Resilience: what is behind the buzz word?
The buzz word this week has been ‘resilience’ but what does that practically mean for the Territory?
Opinion
Don't miss out on the headlines from Opinion. Followed categories will be added to My News.
RESILIENCE is a concept often thrust upon minorities.
It is the idea they must ‘buck up’ and ‘push forward’ in spite of the systems that continually oppress them.
In the 1980s the queer community through self-determination and knowledge of culture lobbied for change.
However, the HIV-AIDS pandemic still claimed more than 6700 Australian lives.
Through images of the Grim Reaper the queer community became a visual vocabulary for disease and death which still lingers in social consciousness.
Therefore, when the Territory Police Commissioner Jamie Chalker opened with “resilience” at Sunday’s Covid press conference, I was reminded of Australia’s past. The mistakes. The activism. The self-determination of community.
“Resilience is something we need to focus on because now is the time for the community to step forward and think about the position we have been able to get you to,” Mr Chalker said.
The separationist language of this quote places the community in opposition to politics, despite the inherent values of democracy.
To follow with calls of “catastrophising” minimises the knowledge Aboriginal experts have about their own people. It is counter-productive to call for self-determination and in the same breath reduce a community’s call for support.
Throughout this pandemic there has been a place for resilience – collective resilience – which psychologists would say is an ability to adapt. Businesses have pivoted. Children have learnt new behaviours. Language has adopted new meanings for words like lockout, unprecedented and isolation.
These are tenets of resilience; an ability to collectively overcome, which Territorians should be proud of. However, there needs to be an acknowledgment that not all Territorians have the same access or infrastructures to adapt.
The pandemic has stripped our society bare.

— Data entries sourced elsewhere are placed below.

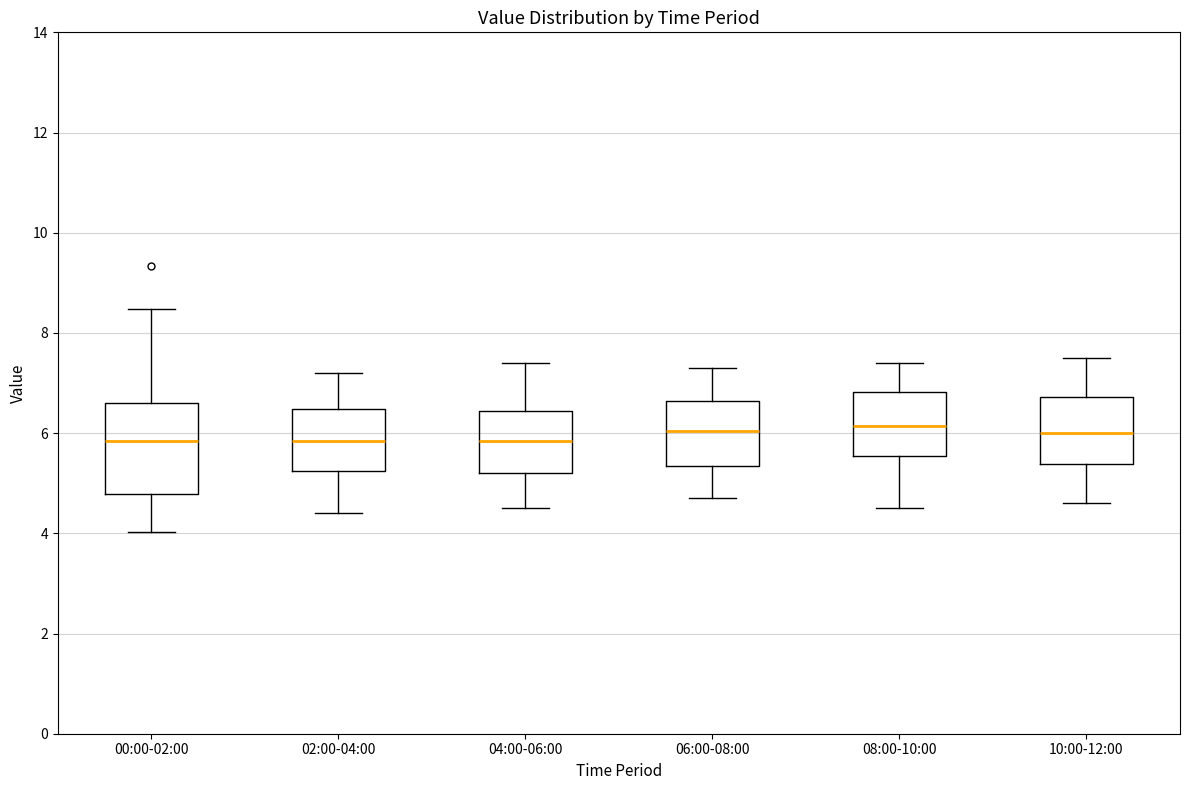

Reading left to right, read every box against the y-axis: the position of its median line, the range the box covers, and the ends of its whiskers. The values are not printed on the chart, so give them approximately, as read against the axis.

00:00-02:00: median 5.8, box 4.8 to 6.6, whiskers 4.0 to 8.4
02:00-04:00: median 5.8, box 5.2 to 6.4, whiskers 4.4 to 7.2
04:00-06:00: median 5.8, box 5.2 to 6.4, whiskers 4.6 to 7.4
06:00-08:00: median 6.0, box 5.4 to 6.6, whiskers 4.8 to 7.4
08:00-10:00: median 6.2, box 5.6 to 6.8, whiskers 4.6 to 7.4
10:00-12:00: median 6.0, box 5.4 to 6.8, whiskers 4.6 to 7.6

It has revealed the social inequalities which are most evident in our NT remote communities; from housing to food security to chronic disease, the issues that were present pre-pandemic are now visibly part of our collective responsibility.
The problem with the notion of resilience is that it individualises what is a collective response. It places the onus on the minority to again “buck up” to overcome, where it should be our collective experience to ensure equitable access.
Aboriginal people in remote areas have been among the last to receive RATs. Some have walked kilometres in search of PCR tests. Many are currently flooded in with no access to the abundance of shops those in Darwin have.
Resilience washes our individual hands of collective progress. The pandemic has gifted us visibility.
It is not merely a matter of individual resilience, but rather an opportunity for social change.
So Mr Chalker was right when he said resilience means “the strength of culture needs to come to the fore;” but what is the cultural legacy we want to reflect, Territorians?